=== Section Start ===

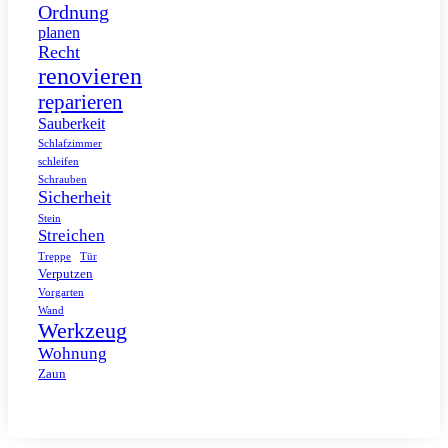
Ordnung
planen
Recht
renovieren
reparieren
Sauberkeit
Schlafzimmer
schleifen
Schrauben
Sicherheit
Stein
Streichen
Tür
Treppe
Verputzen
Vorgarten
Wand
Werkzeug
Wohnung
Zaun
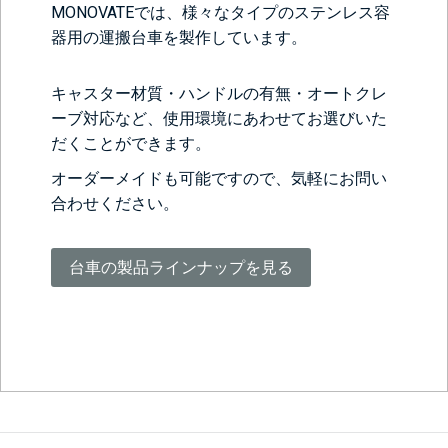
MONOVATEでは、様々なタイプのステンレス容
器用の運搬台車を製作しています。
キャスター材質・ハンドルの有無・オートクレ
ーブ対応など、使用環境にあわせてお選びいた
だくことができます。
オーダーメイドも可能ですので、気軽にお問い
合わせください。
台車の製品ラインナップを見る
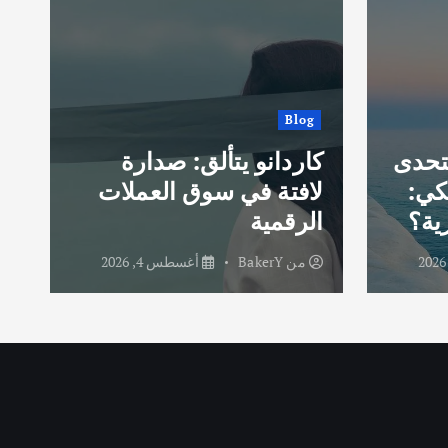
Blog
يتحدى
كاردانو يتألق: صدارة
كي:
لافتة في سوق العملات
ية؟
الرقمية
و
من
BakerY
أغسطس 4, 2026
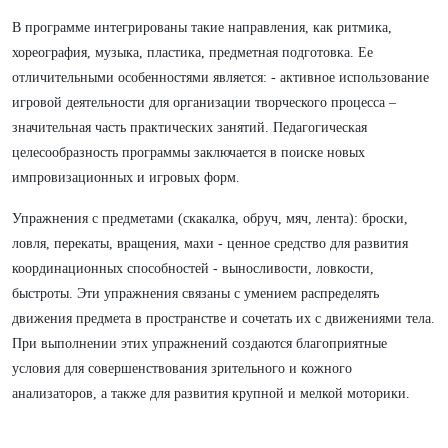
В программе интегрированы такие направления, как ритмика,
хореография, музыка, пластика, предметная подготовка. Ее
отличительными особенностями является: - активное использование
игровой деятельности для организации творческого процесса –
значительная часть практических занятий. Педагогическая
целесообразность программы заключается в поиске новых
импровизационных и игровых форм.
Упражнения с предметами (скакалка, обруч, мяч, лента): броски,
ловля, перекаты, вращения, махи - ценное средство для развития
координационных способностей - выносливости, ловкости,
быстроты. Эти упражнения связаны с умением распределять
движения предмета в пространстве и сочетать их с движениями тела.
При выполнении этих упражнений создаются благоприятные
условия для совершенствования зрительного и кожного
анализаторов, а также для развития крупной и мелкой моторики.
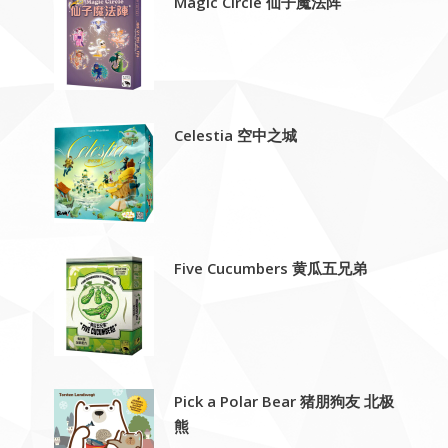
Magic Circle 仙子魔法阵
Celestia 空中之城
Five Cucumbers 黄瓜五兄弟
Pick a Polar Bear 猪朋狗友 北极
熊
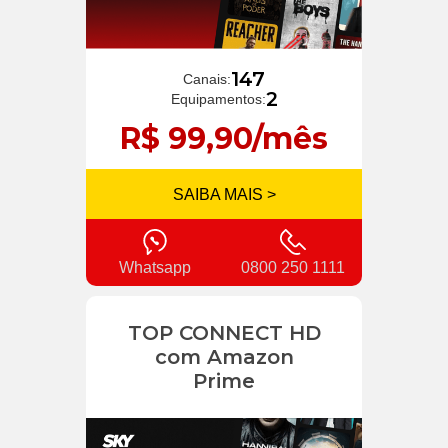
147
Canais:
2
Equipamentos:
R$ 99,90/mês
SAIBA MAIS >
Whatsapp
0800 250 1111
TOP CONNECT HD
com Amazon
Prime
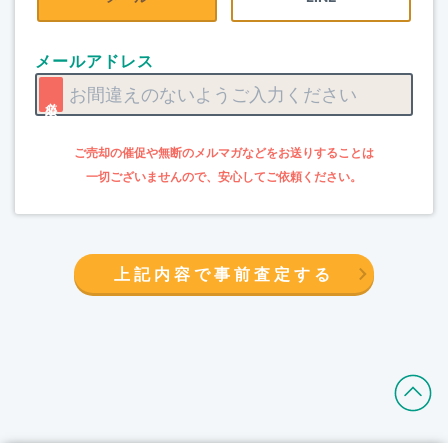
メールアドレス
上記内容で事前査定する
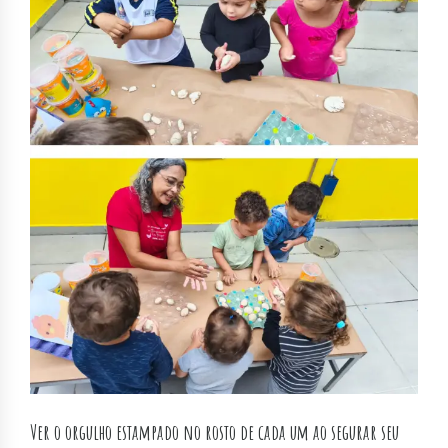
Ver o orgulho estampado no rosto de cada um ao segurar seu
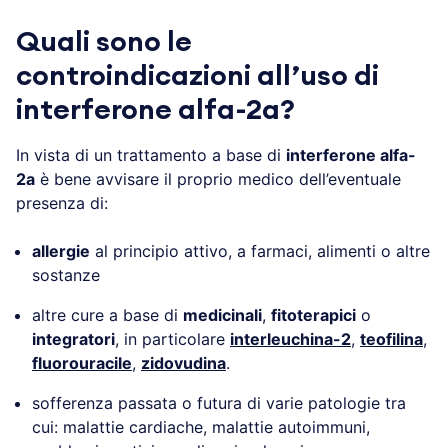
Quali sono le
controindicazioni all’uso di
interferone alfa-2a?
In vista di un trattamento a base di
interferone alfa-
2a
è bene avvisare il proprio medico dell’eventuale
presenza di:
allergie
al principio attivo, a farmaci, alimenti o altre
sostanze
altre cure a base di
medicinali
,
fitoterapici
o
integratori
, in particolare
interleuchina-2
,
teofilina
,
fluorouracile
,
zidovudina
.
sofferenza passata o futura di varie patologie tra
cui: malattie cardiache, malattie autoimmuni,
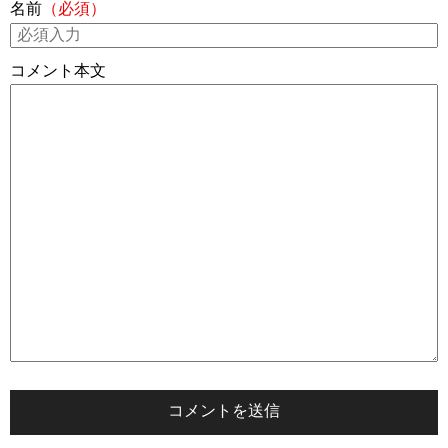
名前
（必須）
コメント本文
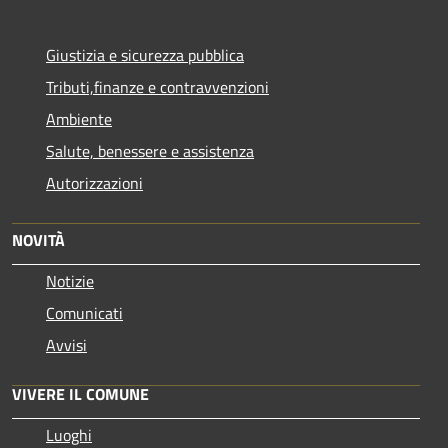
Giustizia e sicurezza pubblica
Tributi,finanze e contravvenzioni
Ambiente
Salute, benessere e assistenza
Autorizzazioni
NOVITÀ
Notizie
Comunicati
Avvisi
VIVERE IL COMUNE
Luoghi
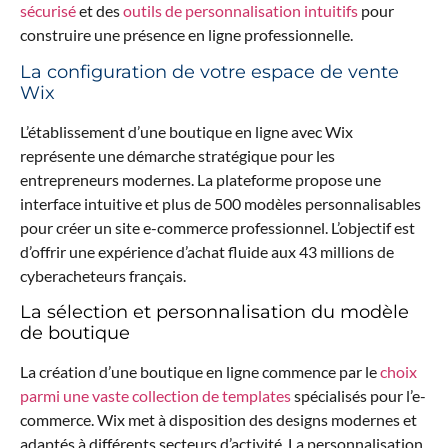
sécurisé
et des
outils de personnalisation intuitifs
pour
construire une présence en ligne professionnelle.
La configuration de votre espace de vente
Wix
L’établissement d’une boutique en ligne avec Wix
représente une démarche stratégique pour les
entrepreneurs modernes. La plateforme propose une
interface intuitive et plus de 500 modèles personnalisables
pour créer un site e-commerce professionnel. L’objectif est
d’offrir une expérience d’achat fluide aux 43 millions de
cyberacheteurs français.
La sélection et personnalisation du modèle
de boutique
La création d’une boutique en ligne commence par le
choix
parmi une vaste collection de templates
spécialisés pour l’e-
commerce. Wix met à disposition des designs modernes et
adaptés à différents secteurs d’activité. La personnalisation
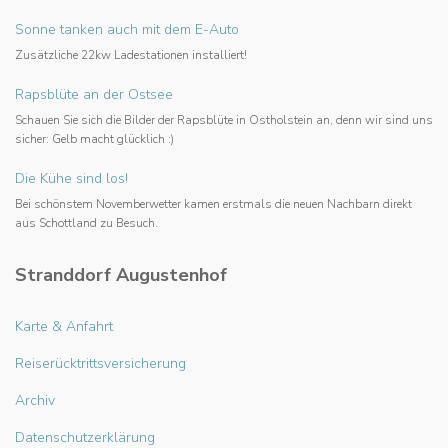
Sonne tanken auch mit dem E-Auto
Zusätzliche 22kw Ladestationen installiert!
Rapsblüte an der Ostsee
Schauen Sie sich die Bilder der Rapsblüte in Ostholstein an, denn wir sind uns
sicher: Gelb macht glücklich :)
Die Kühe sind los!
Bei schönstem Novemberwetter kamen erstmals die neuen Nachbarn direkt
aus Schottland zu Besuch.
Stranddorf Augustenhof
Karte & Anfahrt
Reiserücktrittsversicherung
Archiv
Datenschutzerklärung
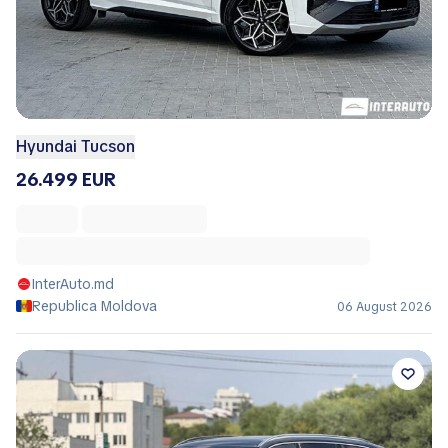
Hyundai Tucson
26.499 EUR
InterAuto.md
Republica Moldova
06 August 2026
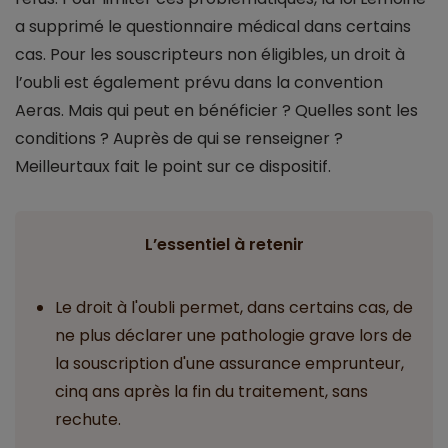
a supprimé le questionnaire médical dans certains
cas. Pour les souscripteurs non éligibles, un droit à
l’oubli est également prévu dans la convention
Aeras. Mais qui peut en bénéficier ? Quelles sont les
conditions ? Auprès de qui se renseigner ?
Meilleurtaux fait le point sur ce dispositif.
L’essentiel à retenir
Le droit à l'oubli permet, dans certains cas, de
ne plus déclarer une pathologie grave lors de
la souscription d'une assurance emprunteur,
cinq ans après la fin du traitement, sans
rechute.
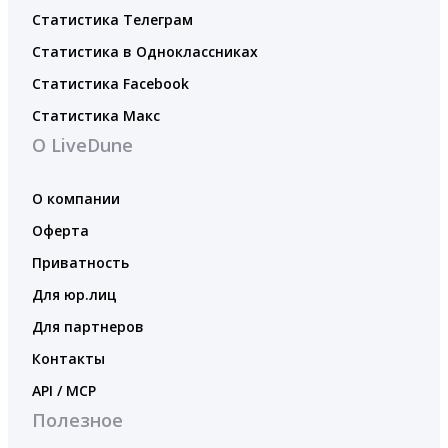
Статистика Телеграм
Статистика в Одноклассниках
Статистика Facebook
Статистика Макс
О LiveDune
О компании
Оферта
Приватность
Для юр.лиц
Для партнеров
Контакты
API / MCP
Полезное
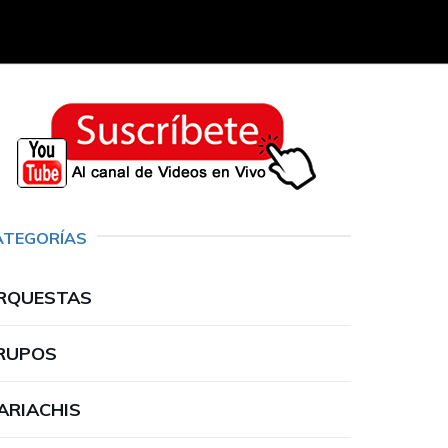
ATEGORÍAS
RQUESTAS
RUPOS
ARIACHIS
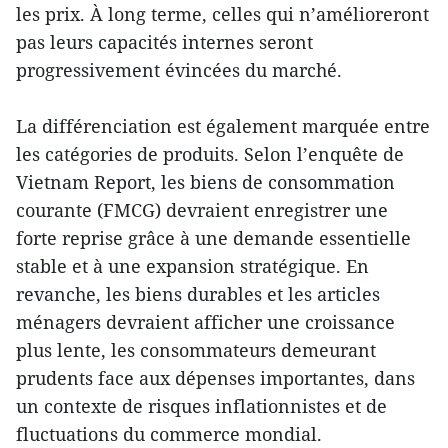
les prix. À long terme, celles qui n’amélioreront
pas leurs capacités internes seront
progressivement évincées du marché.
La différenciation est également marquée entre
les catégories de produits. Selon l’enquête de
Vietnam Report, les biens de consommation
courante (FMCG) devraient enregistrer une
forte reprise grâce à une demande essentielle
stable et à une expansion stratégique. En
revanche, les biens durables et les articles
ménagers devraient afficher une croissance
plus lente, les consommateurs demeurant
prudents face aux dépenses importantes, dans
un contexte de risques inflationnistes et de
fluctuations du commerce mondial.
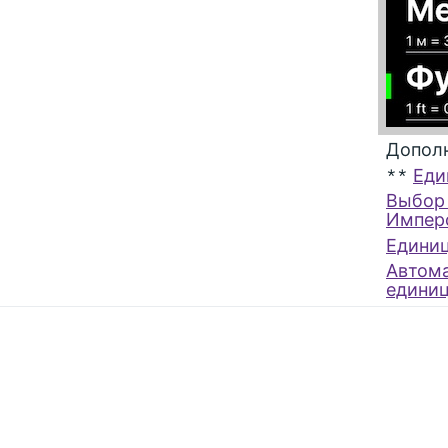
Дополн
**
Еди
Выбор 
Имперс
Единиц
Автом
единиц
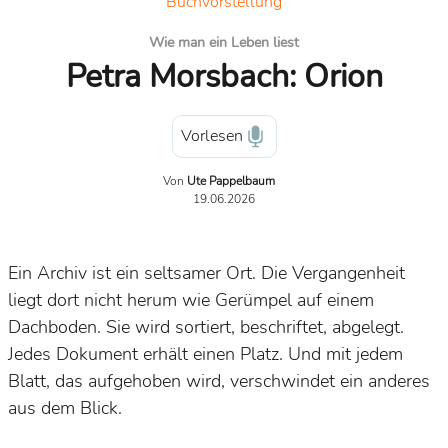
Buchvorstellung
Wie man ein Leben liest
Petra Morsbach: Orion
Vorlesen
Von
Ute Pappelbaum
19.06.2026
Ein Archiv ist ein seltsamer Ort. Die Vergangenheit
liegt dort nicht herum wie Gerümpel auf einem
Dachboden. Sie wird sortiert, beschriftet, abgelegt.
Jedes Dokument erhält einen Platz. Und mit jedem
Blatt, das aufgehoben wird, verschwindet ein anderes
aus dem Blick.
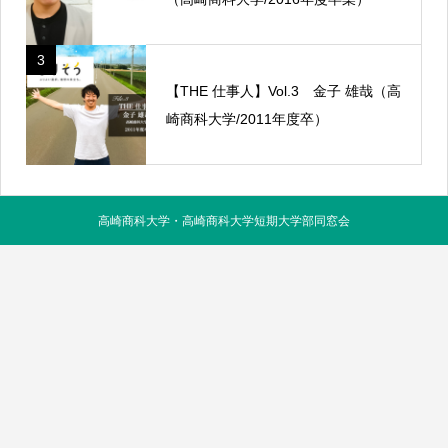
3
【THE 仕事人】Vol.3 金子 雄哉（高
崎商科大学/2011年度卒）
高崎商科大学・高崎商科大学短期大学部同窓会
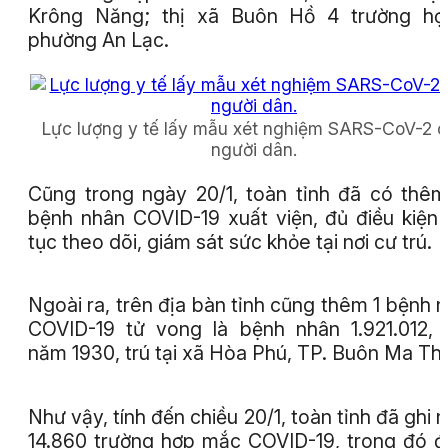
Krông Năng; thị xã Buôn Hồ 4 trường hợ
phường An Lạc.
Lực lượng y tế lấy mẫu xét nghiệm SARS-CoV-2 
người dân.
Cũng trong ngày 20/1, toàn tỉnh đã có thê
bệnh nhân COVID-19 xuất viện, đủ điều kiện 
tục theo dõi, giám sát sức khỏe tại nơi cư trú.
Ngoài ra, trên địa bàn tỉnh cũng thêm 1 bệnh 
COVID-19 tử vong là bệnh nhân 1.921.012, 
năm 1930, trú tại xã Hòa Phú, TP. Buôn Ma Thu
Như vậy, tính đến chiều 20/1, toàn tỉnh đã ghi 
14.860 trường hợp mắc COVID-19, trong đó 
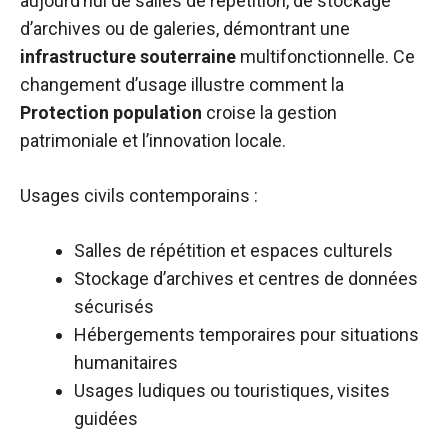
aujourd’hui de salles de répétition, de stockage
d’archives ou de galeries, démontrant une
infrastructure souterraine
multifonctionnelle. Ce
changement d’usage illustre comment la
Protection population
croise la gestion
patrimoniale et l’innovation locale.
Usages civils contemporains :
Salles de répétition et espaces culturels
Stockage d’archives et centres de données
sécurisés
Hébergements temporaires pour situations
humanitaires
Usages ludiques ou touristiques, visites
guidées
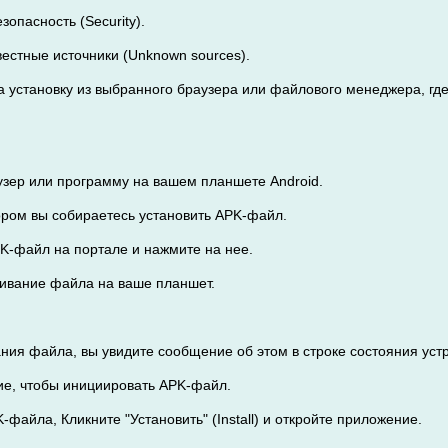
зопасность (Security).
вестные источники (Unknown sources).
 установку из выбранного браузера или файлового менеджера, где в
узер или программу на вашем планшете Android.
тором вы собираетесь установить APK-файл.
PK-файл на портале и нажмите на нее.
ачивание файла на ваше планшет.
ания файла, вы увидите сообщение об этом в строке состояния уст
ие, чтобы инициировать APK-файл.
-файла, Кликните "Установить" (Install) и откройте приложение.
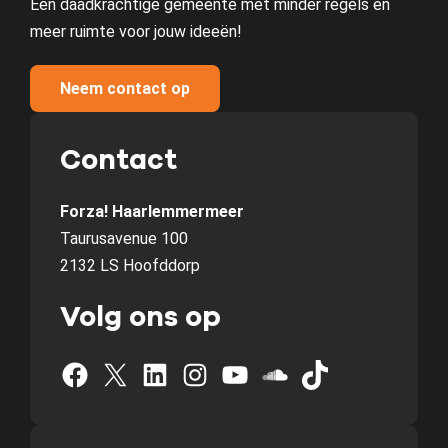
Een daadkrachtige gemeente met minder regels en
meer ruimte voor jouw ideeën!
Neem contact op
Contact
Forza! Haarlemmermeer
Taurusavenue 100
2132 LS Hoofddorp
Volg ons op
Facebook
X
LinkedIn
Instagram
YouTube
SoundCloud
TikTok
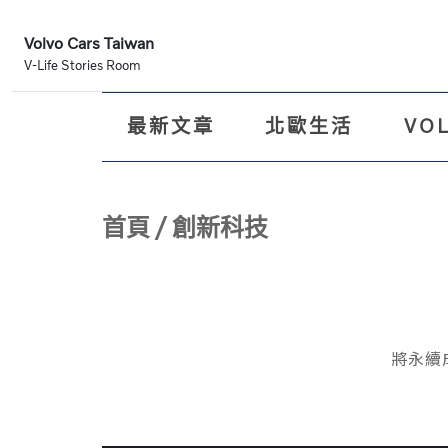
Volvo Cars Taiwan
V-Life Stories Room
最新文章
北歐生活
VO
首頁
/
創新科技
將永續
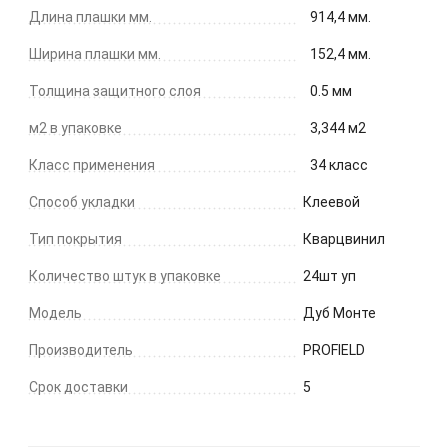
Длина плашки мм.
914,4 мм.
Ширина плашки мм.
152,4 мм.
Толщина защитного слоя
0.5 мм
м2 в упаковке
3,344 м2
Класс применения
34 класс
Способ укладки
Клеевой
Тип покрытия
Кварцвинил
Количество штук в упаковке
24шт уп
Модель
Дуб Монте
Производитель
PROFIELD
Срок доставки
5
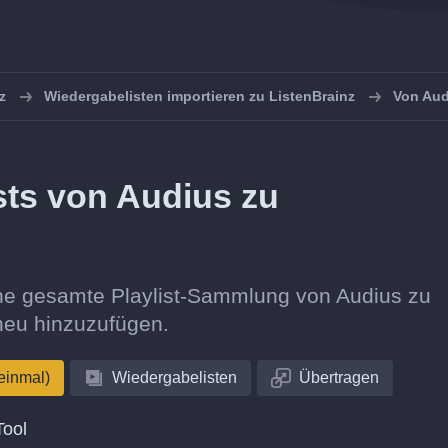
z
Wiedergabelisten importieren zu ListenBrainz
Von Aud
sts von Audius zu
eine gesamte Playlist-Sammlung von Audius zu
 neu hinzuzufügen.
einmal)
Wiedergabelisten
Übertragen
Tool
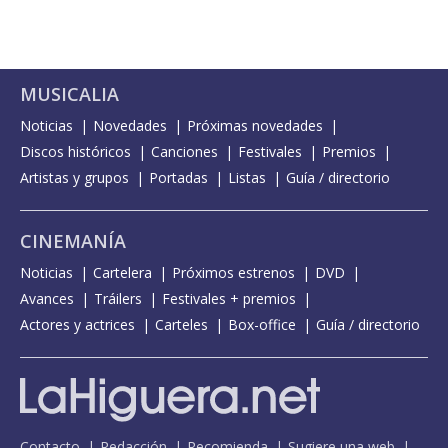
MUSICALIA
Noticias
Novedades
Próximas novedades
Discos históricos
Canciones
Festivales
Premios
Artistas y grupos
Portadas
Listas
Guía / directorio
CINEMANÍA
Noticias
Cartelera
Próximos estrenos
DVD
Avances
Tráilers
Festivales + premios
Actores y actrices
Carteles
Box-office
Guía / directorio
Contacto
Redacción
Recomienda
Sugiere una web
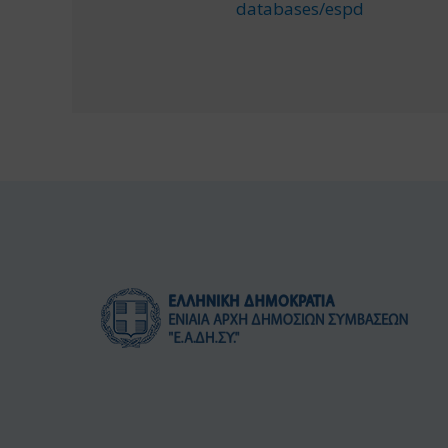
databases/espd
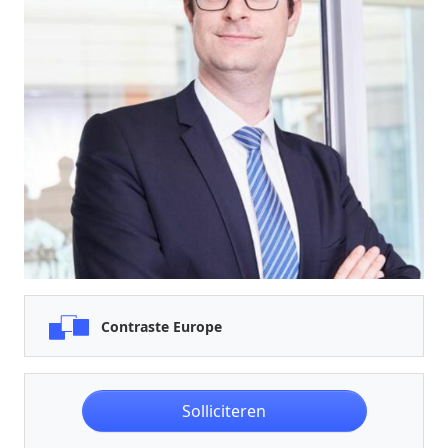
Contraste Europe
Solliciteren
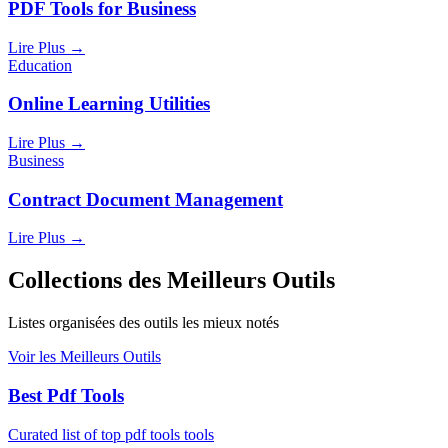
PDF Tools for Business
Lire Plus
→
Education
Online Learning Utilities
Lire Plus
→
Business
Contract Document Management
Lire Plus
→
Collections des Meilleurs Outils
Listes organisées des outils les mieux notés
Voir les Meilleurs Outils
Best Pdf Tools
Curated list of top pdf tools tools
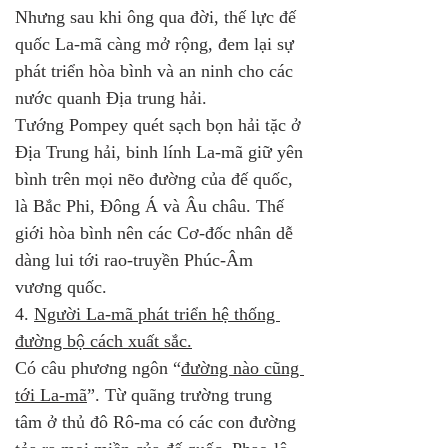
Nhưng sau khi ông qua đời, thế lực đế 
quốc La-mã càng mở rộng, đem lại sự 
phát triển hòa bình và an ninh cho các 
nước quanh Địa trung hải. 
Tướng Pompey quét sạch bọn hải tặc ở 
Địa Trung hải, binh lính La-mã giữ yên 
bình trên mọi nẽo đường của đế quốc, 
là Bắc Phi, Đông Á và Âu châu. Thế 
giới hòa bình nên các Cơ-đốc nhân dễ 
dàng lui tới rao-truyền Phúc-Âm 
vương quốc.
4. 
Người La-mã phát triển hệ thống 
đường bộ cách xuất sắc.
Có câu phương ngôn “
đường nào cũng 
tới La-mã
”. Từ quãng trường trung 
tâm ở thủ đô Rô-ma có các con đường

=== Section End ===

What the task asks: Go through the records above, find each line with the string "Wiedergabelisten", and copy it.

Written response:
Wiedergabelisten importieren zu ListenBrainz
Wiedergabelisten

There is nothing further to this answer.